Harare - In a bid to ease worsening meat shortages in Zimbabwe, the state-controlled beef company announced Monday it would increase by around four times the amount it pays farmers for their cattle. Earlier this month President Robert Mugabe's government banned private slaughterhouses from operating as part of its campaign to cut prices.
Only the state-run Cold Storage Company was allowed to continue buying and slaughtering stock. But the low prices it offered meant it was only slaughtering around 100 cattle a day for this nation of 11 million people.
Now the CSC is paying between 10 million and 15 million Zimbabwean dollars per beast, up from 3 million, Monday's edition of the official Herald daily said.
Cash would be paid for cattle sold on the spot by peasant farmers, a company official said.
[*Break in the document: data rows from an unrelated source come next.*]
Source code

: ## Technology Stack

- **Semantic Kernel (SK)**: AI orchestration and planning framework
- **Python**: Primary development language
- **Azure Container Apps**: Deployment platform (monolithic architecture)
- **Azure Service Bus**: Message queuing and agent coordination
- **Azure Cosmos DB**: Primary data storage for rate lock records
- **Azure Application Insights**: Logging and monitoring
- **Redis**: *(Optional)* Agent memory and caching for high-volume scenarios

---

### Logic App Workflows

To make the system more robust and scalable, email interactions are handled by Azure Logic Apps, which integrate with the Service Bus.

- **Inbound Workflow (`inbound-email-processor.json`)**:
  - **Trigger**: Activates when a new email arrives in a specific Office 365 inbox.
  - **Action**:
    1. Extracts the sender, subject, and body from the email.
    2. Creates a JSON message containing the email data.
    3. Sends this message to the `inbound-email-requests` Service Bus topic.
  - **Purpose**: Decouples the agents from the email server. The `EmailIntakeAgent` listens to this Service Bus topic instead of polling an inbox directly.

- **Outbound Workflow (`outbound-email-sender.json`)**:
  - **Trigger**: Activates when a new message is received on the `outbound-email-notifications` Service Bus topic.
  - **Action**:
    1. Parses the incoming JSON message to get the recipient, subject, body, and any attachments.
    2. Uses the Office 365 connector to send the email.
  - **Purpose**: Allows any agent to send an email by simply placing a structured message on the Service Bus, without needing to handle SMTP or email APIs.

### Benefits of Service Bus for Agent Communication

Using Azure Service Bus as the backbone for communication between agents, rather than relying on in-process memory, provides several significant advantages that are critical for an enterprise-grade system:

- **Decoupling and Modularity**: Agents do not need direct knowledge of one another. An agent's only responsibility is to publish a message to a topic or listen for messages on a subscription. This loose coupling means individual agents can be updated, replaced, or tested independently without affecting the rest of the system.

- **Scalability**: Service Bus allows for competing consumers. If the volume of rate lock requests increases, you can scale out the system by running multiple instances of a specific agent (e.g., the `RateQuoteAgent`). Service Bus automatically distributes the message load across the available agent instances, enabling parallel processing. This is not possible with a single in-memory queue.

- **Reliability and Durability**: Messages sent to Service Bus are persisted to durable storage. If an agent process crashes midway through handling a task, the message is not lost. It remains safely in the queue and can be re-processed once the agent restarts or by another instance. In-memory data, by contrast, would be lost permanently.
But the new price is still way below the market value of beef, which was around 40 million Zimbabwe dollars per beast before the price blitz.
"We are willing to enter into negotiations with the farmers," CSC head Ngoni Chinogaramombe said.
"We need to buy cattle from farmers largely for local consumption and this is why we are now moving to lure communal and resettled farmers," he said.
The government's campaign to slash prices by at least 50 per cent for all basic goods and services has created acute shortages of many commodities.
Meat freezers in supermarkets are empty, butcher shops have closed down and most shop shelves are empty of basics like sugar, cooking oil, flour and rice.
Police meanwhile Monday said they were extending their blitz - which has so far netted around 5,000 business executives and shop and garage owners - to people plying their trade on the informal market.
At least 150 street vendors were arrested in the capital Harare over the weekend for selling basic commodities at highly-inflated prices, police spokesman Bothwell Mugariri said.